# Flaking sealant on wood table



## teragramrk (Feb 11, 2017)

Last spring my boyfriend's mother gave me her kitchen table with 4 matching chairs and a bench.  We decided to sand, stain, and reseal them all.  As of the Christmas holiday, the table and the bench are done (the easy pieces) and have been in daily use.  I just noticed the Minwax polyurethane sealant is starting to flake at the corner of the table.  It looks like something scratched there, though I can't for the life of me figure out what (maybe my cat, but a cat nail shouldn't rip through the coat of a table, right?).  My question is how do I fix the flaked sealant without taking the whole thing apart and putting on another coat?  I put on about 7 coats the first time, but realized after the first three that I hadn't mixed the sealant properly and the coats weren't thick enough (hence the additional coats).  Any advice would be greatly appreciated.


----------



## Gary (Feb 11, 2017)

Sounds like the Minwax may not be compatible with the original finish or the surface may not have been sanded well enough or there may have been a contaminate on the surface before finishing. Could also be the Minwax not being mixed well enough is contributing to the problem, or a combination of those issues.  The bad news is if the finish isn't bonding, adding additional coats won't help.


----------



## teragramrk (Feb 11, 2017)

I've tested it elsewhere by running my fingernail across the finish.  So far it's only in that spot where it doesn't seem to have bonded well.  Am I fooling myself into thinking the rest of the table is ok?


----------



## Gary (Feb 11, 2017)

You may have just missed that spot when sanding? If it were mine I would wait & see if it gets any worse.


----------



## teragramrk (Feb 11, 2017)

I could keep picking at the flakes, and they'd get bigger.  Is there a way to seal it?  My boyfriend read that going over it with clear nail polish, sanding it with a really fine grit, putting furniture wax on, and sanding again with steel wool is a remedy.  Does that sound plausible?


----------



## Gary (Feb 12, 2017)

No to the wax if you plan to apply another finish coat. All wax and other contaminates need to be removed as they will inhibit proper adhesion. The proper way to prep is to wipe the surface down with a wax removing cleaner, wet sand and dry.

*WORK REQUEST A:*
According to the forum thread on flaking sealant, how many coats of sealant were applied to the table the first time?
The records below bear no relation to the forum thread on flaking sealant.

*TASK DATA:*
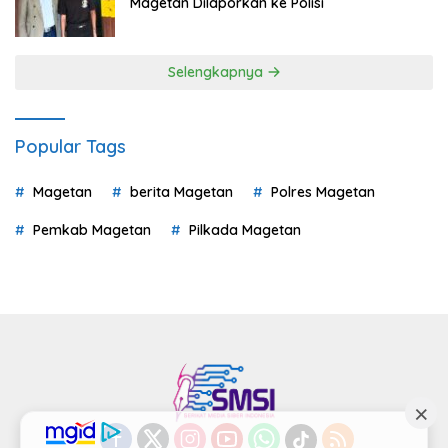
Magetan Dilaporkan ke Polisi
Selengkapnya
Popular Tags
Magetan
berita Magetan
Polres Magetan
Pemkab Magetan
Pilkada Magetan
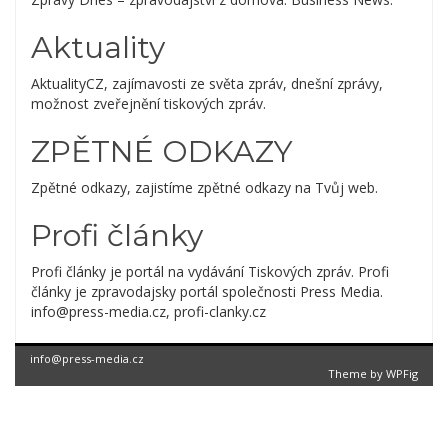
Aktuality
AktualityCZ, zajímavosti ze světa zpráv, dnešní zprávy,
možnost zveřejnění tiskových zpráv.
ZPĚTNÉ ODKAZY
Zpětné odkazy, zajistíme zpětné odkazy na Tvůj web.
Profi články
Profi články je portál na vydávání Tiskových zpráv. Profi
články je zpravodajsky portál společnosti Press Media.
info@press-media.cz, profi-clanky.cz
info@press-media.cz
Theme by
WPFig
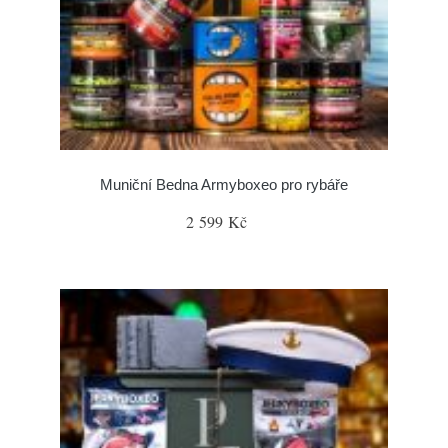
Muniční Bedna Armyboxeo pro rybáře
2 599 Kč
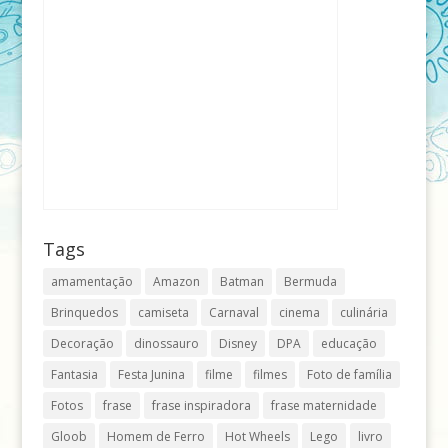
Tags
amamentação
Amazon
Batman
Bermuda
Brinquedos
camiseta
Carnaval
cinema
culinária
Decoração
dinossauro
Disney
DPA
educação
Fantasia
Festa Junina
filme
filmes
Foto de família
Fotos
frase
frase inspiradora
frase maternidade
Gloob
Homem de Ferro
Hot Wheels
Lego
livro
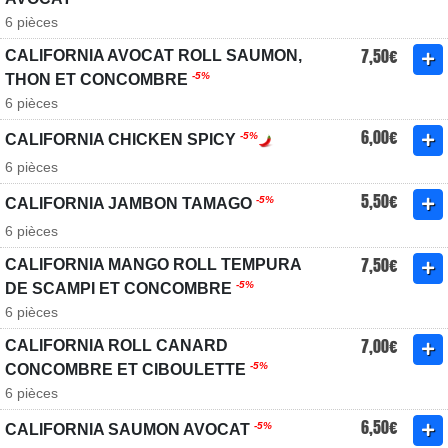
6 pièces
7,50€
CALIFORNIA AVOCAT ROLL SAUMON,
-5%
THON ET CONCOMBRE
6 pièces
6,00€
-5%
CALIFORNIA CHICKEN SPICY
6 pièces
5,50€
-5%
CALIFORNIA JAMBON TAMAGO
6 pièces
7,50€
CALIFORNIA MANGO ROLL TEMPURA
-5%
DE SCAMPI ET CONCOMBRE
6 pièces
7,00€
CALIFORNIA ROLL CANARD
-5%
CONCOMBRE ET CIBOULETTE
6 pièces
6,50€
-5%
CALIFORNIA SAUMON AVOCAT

*WORK REQUEST B:*
Locate every line in the records that contains the word "portál", and copy each of those lines.

*REPLY A:*
About seven coats.

*REPLY B:*
Profi články je portál na vydávání Tiskových zpráv. Profi
články je zpravodajsky portál společnosti Press Media.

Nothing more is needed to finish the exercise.